- PROBLEM DESCRIPTION:
Reproduce every entry below word for word, keeping each one's spelling and script unchanged.
— START MATERIAL —
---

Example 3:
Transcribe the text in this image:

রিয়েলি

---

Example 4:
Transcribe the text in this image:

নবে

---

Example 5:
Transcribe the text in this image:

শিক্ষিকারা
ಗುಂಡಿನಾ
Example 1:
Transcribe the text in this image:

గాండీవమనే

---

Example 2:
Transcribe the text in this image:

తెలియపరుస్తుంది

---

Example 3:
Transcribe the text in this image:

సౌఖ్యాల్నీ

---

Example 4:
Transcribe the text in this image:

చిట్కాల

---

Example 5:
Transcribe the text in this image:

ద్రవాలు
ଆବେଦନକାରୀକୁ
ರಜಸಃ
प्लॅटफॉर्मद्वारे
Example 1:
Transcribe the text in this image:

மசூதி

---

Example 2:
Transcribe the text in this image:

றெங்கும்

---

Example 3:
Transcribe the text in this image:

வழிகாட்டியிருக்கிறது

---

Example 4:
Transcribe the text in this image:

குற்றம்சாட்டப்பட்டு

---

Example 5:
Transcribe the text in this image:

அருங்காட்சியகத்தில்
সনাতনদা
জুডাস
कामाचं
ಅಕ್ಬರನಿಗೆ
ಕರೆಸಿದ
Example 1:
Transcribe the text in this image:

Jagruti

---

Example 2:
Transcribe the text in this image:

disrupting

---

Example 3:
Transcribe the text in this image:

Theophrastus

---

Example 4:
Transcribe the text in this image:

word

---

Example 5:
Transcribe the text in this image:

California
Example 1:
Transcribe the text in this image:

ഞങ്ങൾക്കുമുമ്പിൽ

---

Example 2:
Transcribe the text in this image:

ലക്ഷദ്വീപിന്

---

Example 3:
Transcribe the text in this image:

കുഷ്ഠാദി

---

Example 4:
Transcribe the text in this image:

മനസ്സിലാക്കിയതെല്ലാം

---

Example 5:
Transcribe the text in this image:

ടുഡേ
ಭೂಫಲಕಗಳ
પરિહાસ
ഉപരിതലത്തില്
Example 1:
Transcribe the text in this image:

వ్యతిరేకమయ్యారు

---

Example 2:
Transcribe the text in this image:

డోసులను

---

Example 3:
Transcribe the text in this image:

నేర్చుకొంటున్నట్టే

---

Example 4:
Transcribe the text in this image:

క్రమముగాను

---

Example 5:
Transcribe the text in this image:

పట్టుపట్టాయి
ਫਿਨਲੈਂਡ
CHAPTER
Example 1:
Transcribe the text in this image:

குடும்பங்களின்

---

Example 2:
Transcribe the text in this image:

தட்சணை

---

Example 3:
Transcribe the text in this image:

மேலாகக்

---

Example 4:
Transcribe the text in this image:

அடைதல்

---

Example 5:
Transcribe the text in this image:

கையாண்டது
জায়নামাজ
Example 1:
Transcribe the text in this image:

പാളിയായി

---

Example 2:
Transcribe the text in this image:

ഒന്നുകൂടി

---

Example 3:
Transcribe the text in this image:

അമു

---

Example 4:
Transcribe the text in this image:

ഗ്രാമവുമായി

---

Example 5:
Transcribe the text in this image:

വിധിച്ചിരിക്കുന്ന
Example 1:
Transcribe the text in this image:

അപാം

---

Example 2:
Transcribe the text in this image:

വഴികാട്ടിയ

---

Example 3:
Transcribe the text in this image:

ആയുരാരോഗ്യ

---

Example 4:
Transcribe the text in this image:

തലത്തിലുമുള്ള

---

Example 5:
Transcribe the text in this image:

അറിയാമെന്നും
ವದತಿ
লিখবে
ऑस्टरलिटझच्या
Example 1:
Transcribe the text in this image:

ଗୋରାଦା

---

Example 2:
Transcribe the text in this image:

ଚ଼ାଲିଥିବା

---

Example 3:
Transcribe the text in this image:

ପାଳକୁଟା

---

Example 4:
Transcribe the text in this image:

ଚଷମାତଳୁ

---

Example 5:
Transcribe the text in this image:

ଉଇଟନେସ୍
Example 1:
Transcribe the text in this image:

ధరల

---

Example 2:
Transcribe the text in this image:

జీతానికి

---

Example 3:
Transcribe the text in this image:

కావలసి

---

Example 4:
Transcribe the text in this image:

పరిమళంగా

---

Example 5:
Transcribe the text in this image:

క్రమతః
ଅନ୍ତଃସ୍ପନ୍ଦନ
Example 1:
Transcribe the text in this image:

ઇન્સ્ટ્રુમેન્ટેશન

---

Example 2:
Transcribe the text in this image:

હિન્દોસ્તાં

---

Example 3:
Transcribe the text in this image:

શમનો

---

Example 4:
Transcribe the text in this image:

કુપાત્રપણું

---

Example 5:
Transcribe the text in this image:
— END MATERIAL —
- RESPONSE BELOW:
---

Example 3:
Transcribe the text in this image:

রিয়েলি

---

Example 4:
Transcribe the text in this image:

নবে

---

Example 5:
Transcribe the text in this image:

শিক্ষিকারা
ಗುಂಡಿನಾ
Example 1:
Transcribe the text in this image:

గాండీవమనే

---

Example 2:
Transcribe the text in this image:

తెలియపరుస్తుంది

---

Example 3:
Transcribe the text in this image:

సౌఖ్యాల్నీ

---

Example 4:
Transcribe the text in this image:

చిట్కాల

---

Example 5:
Transcribe the text in this image:

ద్రవాలు
ଆବେଦନକାରୀକୁ
ರಜಸಃ
प्लॅटफॉर्मद्वारे
Example 1:
Transcribe the text in this image:

மசூதி

---

Example 2:
Transcribe the text in this image:

றெங்கும்

---

Example 3:
Transcribe the text in this image:

வழிகாட்டியிருக்கிறது

---

Example 4:
Transcribe the text in this image:

குற்றம்சாட்டப்பட்டு

---

Example 5:
Transcribe the text in this image:

அருங்காட்சியகத்தில்
সনাতনদা
জুডাস
कामाचं
ಅಕ್ಬರನಿಗೆ
ಕರೆಸಿದ
Example 1:
Transcribe the text in this image:

Jagruti

---

Example 2:
Transcribe the text in this image:

disrupting

---

Example 3:
Transcribe the text in this image:

Theophrastus

---

Example 4:
Transcribe the text in this image:

word

---

Example 5:
Transcribe the text in this image:

California
Example 1:
Transcribe the text in this image:

ഞങ്ങൾക്കുമുമ്പിൽ

---

Example 2:
Transcribe the text in this image:

ലക്ഷദ്വീപിന്

---

Example 3:
Transcribe the text in this image:

കുഷ്ഠാദി

---

Example 4:
Transcribe the text in this image:

മനസ്സിലാക്കിയതെല്ലാം

---

Example 5:
Transcribe the text in this image:

ടുഡേ
ಭೂಫಲಕಗಳ
પરિહાસ
ഉപരിതലത്തില്
Example 1:
Transcribe the text in this image:

వ్యతిరేకమయ్యారు

---

Example 2:
Transcribe the text in this image:

డోసులను

---

Example 3:
Transcribe the text in this image:

నేర్చుకొంటున్నట్టే

---

Example 4:
Transcribe the text in this image:

క్రమముగాను

---

Example 5:
Transcribe the text in this image:

పట్టుపట్టాయి
ਫਿਨਲੈਂਡ
CHAPTER
Example 1:
Transcribe the text in this image:

குடும்பங்களின்

---

Example 2:
Transcribe the text in this image:

தட்சணை

---

Example 3:
Transcribe the text in this image:

மேலாகக்

---

Example 4:
Transcribe the text in this image:

அடைதல்

---

Example 5:
Transcribe the text in this image:

கையாண்டது
জায়নামাজ
Example 1:
Transcribe the text in this image:

പാളിയായി

---

Example 2:
Transcribe the text in this image:

ഒന്നുകൂടി

---

Example 3:
Transcribe the text in this image:

അമു

---

Example 4:
Transcribe the text in this image:

ഗ്രാമവുമായി

---

Example 5:
Transcribe the text in this image:

വിധിച്ചിരിക്കുന്ന
Example 1:
Transcribe the text in this image:

അപാം

---

Example 2:
Transcribe the text in this image:

വഴികാട്ടിയ

---

Example 3:
Transcribe the text in this image:

ആയുരാരോഗ്യ

---

Example 4:
Transcribe the text in this image:

തലത്തിലുമുള്ള

---

Example 5:
Transcribe the text in this image:

അറിയാമെന്നും
ವದತಿ
লিখবে
ऑस्टरलिटझच्या
Example 1:
Transcribe the text in this image:

ଗୋରାଦା

---

Example 2:
Transcribe the text in this image:

ଚ଼ାଲିଥିବା

---

Example 3:
Transcribe the text in this image:

ପାଳକୁଟା

---

Example 4:
Transcribe the text in this image:

ଚଷମାତଳୁ

---

Example 5:
Transcribe the text in this image:

ଉଇଟନେସ୍
Example 1:
Transcribe the text in this image:

ధరల

---

Example 2:
Transcribe the text in this image:

జీతానికి

---

Example 3:
Transcribe the text in this image:

కావలసి

---

Example 4:
Transcribe the text in this image:

పరిమళంగా

---

Example 5:
Transcribe the text in this image:

క్రమతః
ଅନ୍ତଃସ୍ପନ୍ଦନ
Example 1:
Transcribe the text in this image:

ઇન્સ્ટ્રુમેન્ટેશન

---

Example 2:
Transcribe the text in this image:

હિન્દોસ્તાં

---

Example 3:
Transcribe the text in this image:

શમનો

---

Example 4:
Transcribe the text in this image:

કુપાત્રપણું

---

Example 5:
Transcribe the text in this image:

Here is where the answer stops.